• _Required task a_: Return the lines of the listing starting at the line containing "scientific name: Peperomia wightiana" and ending at the final line of the listing, both included, and leave out the pictures.
****************
Drs. Muthén & Muthén, I have what I hope is a very quick question. I have been reading (and rereading) the Muthén, du Tiot, & Spisic (1997) paper on your robust methods. From what I understand, Mplus uses Equation 44 to obtain parameter estimates when WLSMV is invoked. The weight matrix in Equation 44 is the inverse of a diagonal matrix, W^1. For WLSMV (and WLSM) I could rewrite Equation 44 by replacing W with Gamma_D where Gamma_D here is the diagonal elements from Equation 48. Is my understanding correct? Thank you. 

bmuthen posted on Friday, March 25, 2005  9:08 am



Yes.
****************
• _Required task b_: Say whether each statement agrees with the forum thread on WLSMV estimation. Answer yes or no and quote the deciding words. (i) The question states that Mplus uses Equation 44 to obtain parameter estimates when WLSMV is invoked. (ii) The weight matrix in Equation 44 is described as the inverse of a full matrix. (iii) The reply was posted on a Monday.
****************
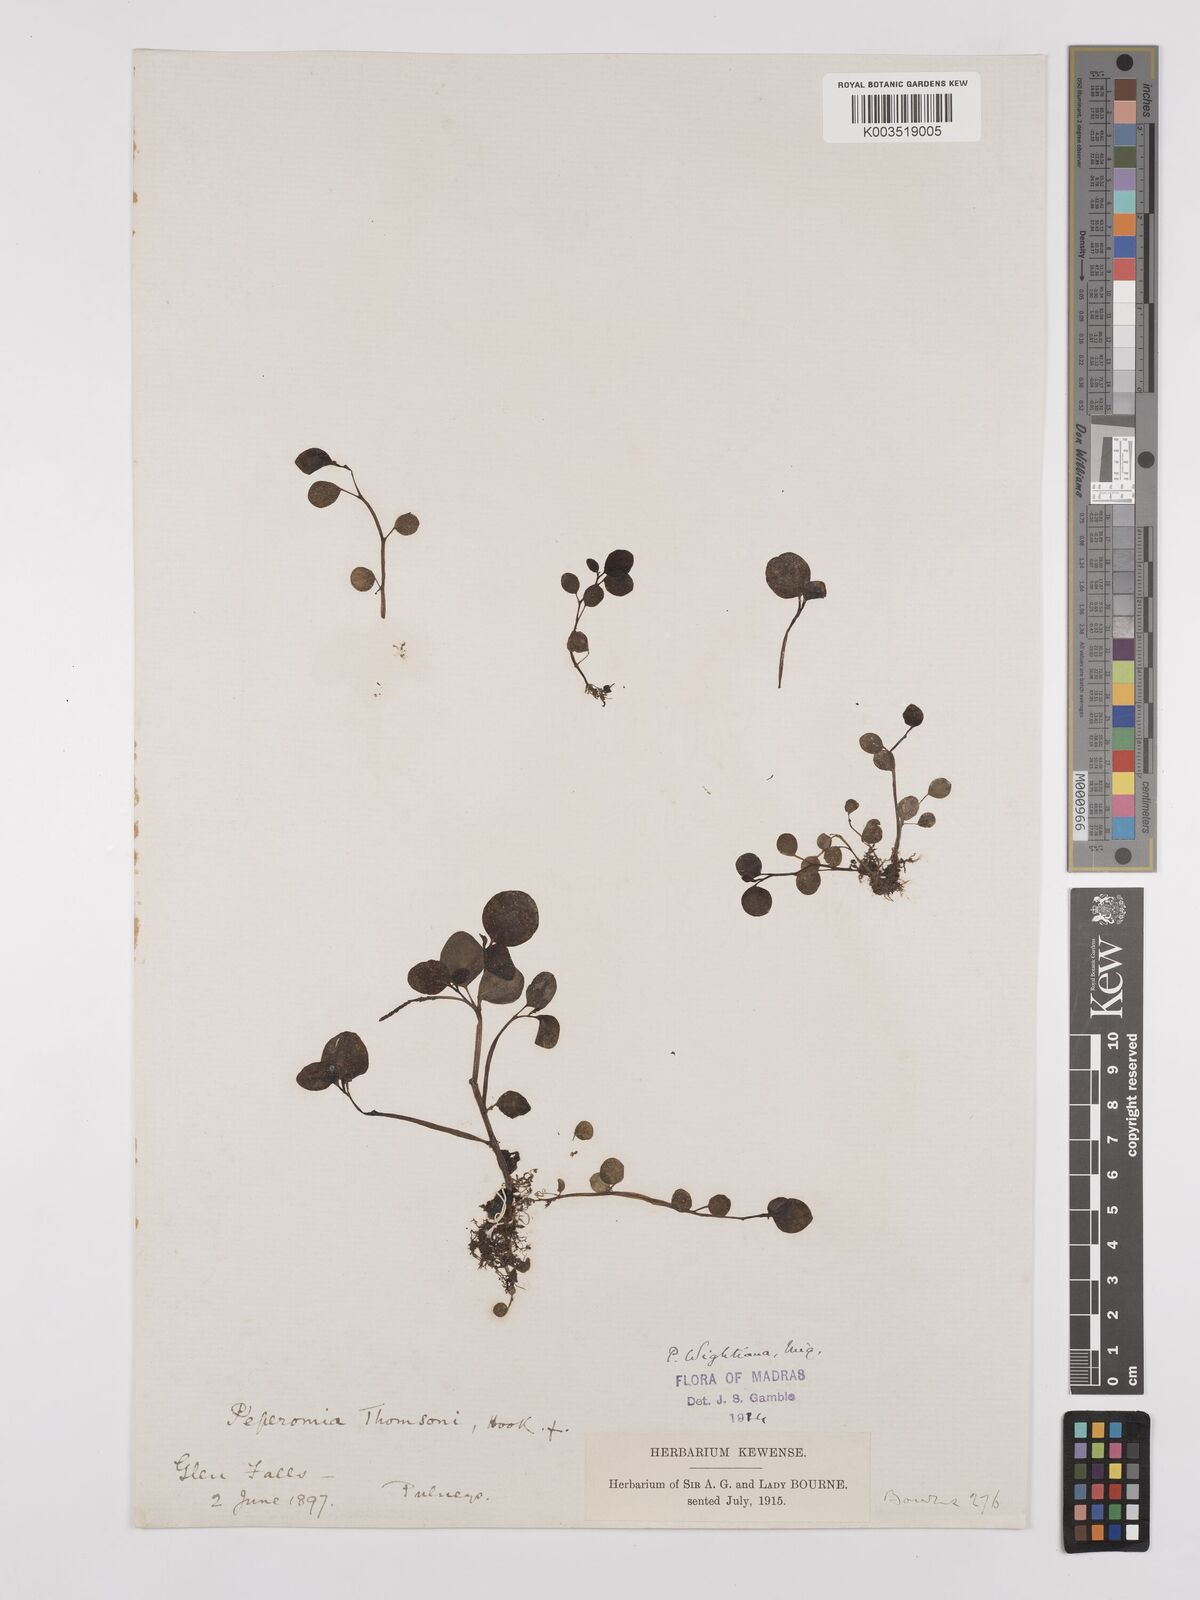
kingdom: Plantae
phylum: Tracheophyta
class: Magnoliopsida
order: Piperales
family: Piperaceae
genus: Peperomia
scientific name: Peperomia wightiana
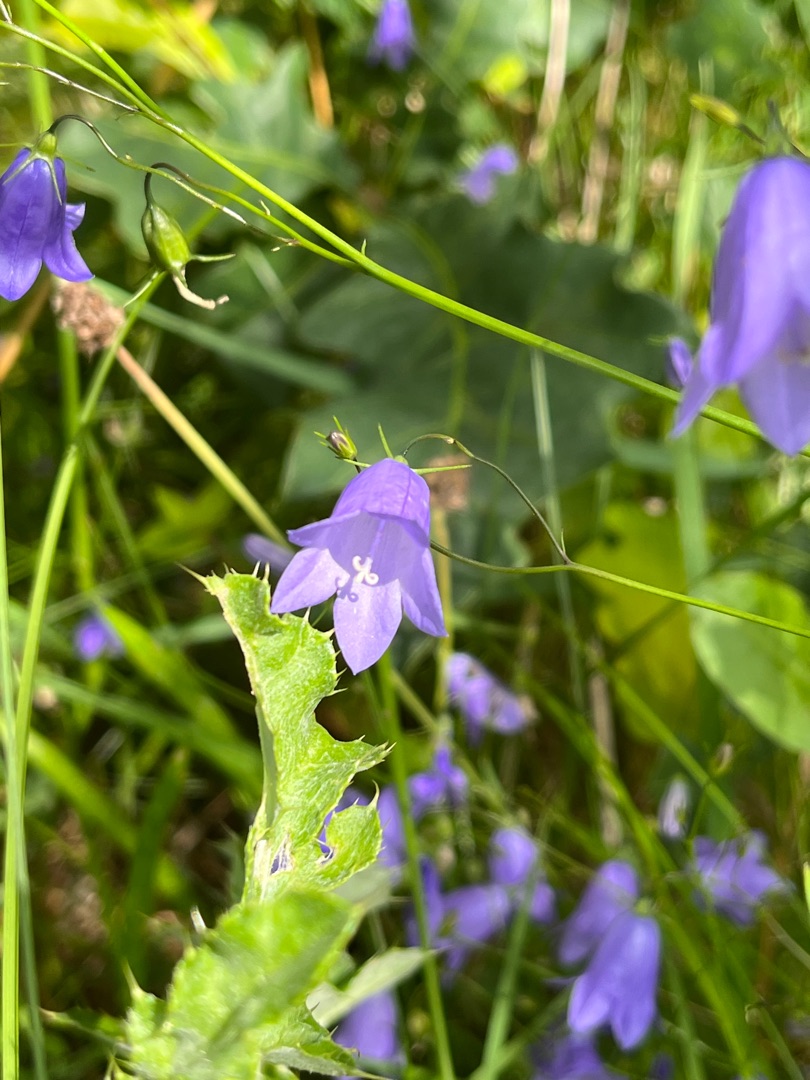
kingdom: Plantae
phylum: Tracheophyta
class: Magnoliopsida
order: Asterales
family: Campanulaceae
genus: Campanula
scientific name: Campanula rotundifolia
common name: Liden klokke
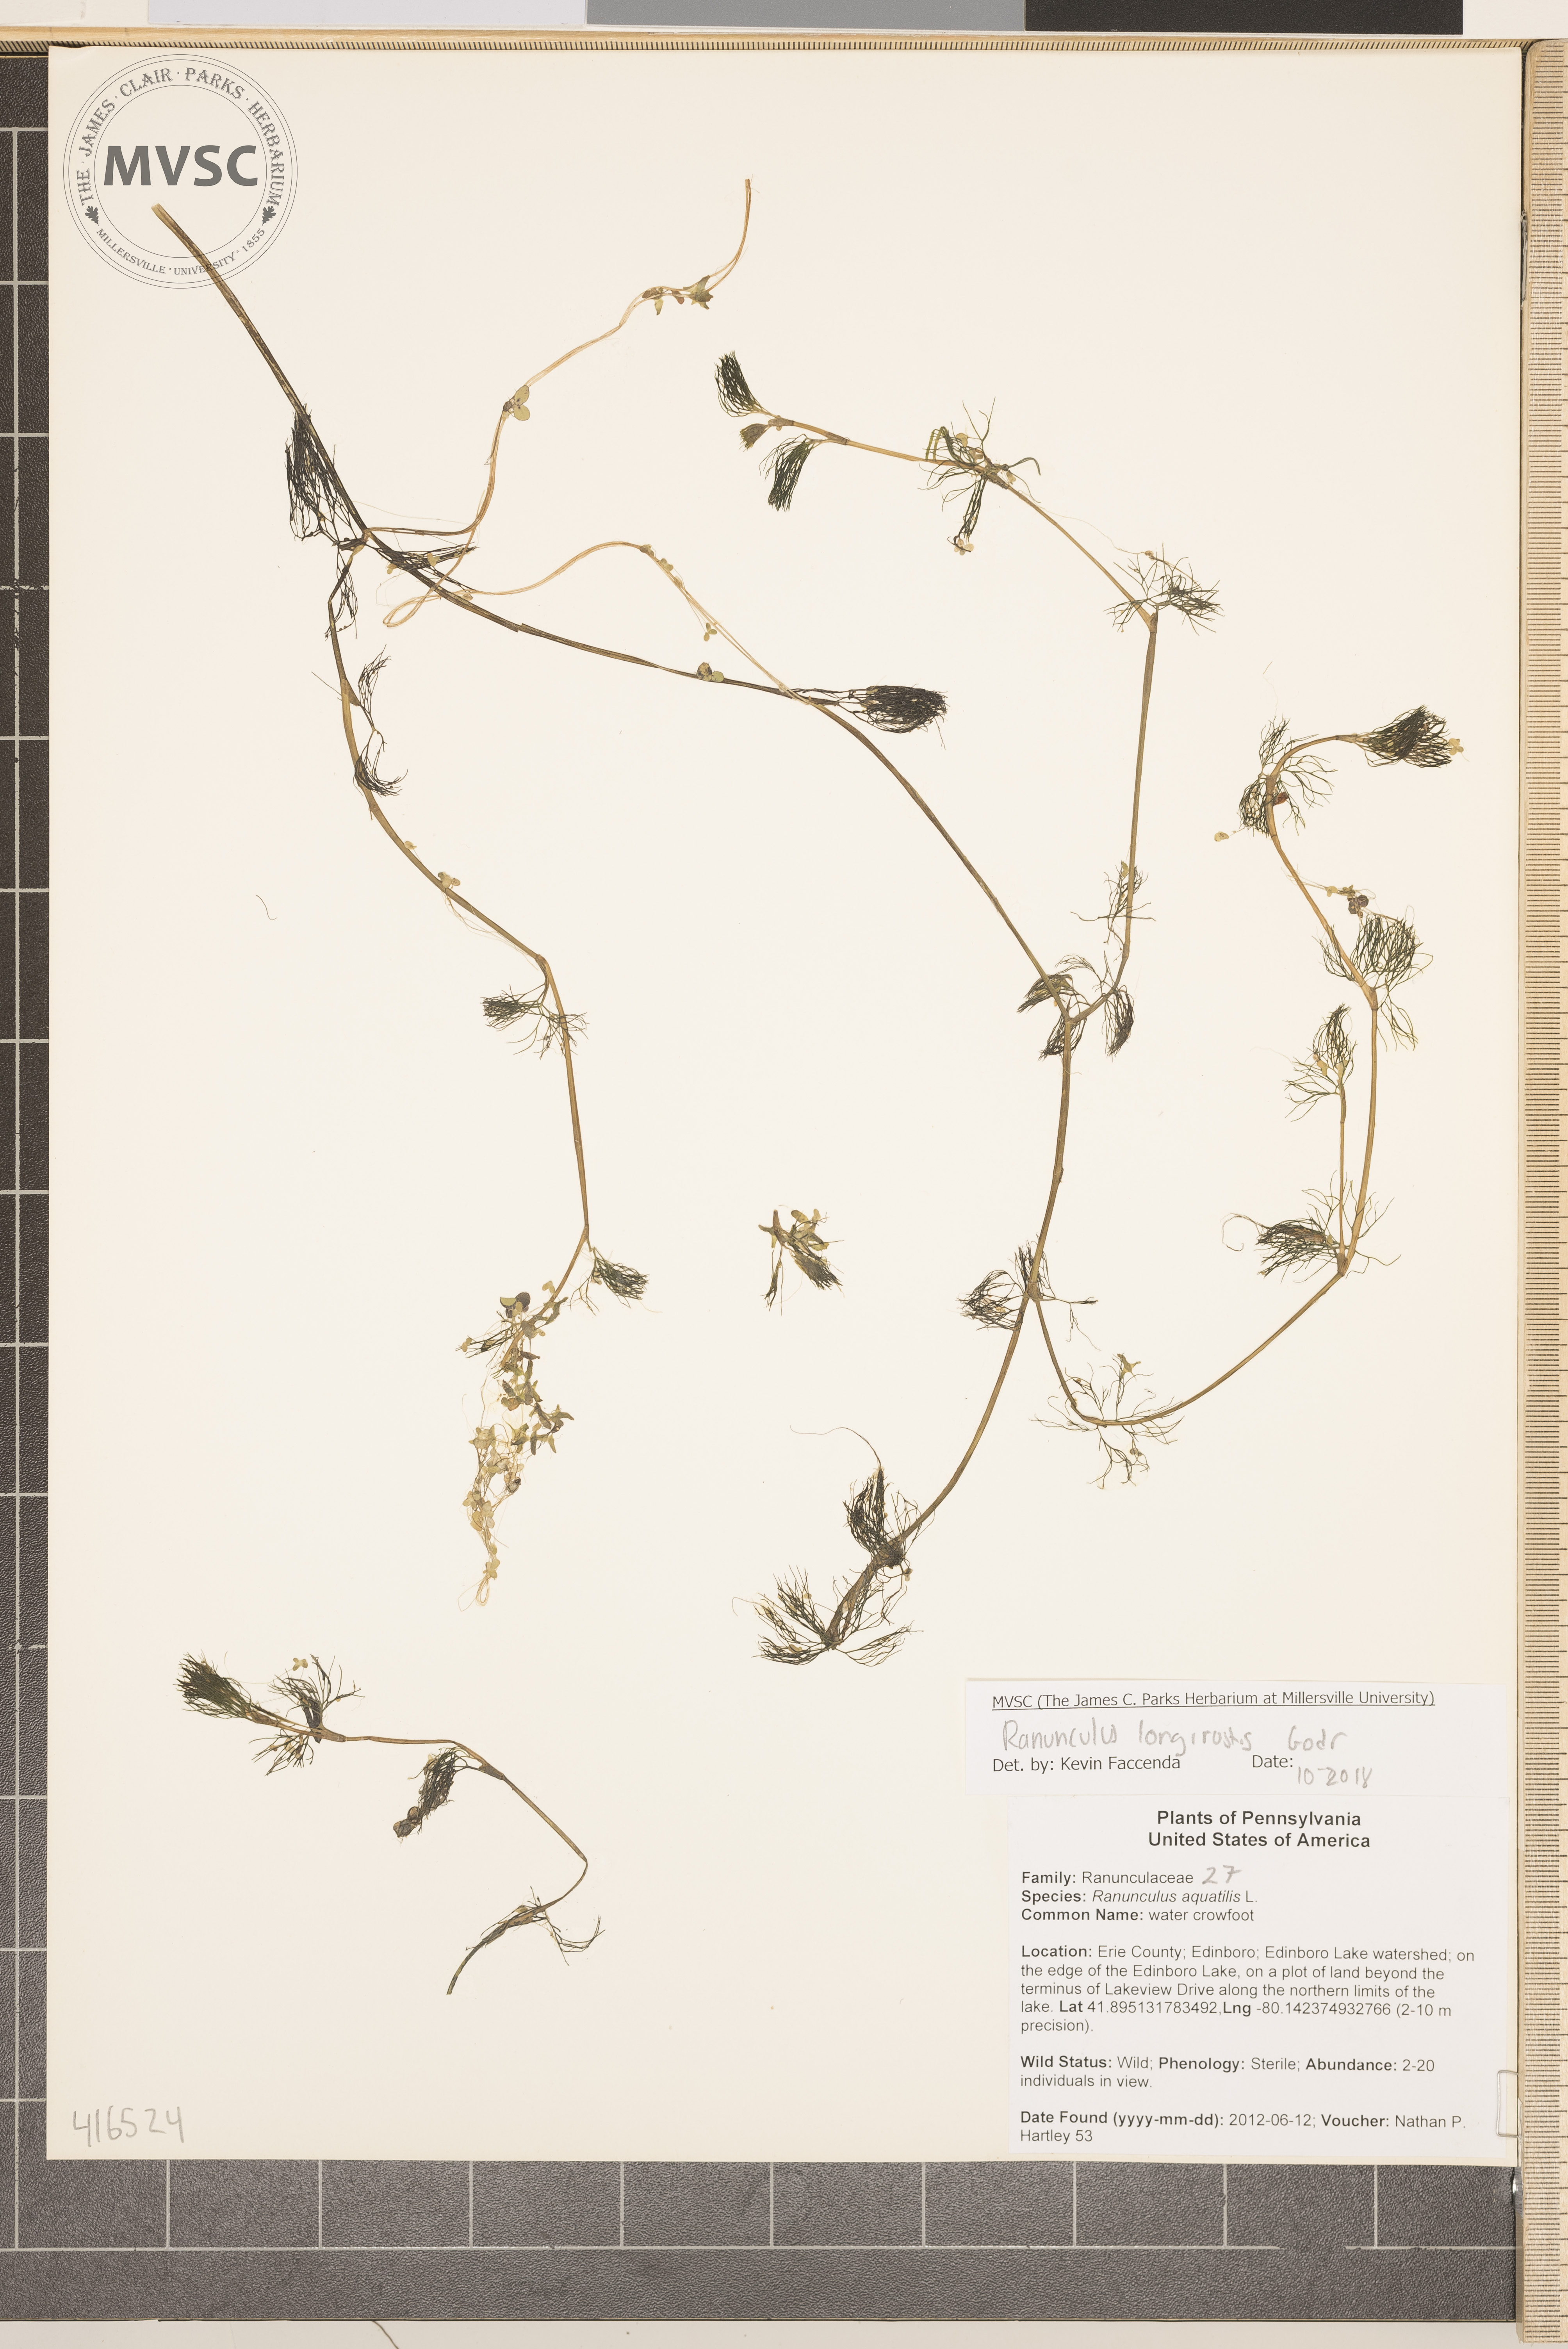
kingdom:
****************
• _Answer a_:
scientific name: Peperomia wightiana
kingdom: Plantae
phylum: Tracheophyta
class: Magnoliopsida
order: Asterales
family: Campanulaceae
genus: Campanula
scientific name: Campanula rotundifolia
common name: Liden klokke
kingdom:

• _Answer b_:
(i) Yes: "Mplus uses Equation 44 to obtain parameter estimates when WLSMV is invoked"
(ii) No: "The weight matrix in Equation 44 is the inverse of a diagonal matrix"
(iii) No: "bmuthen posted on Friday, March 25, 2005"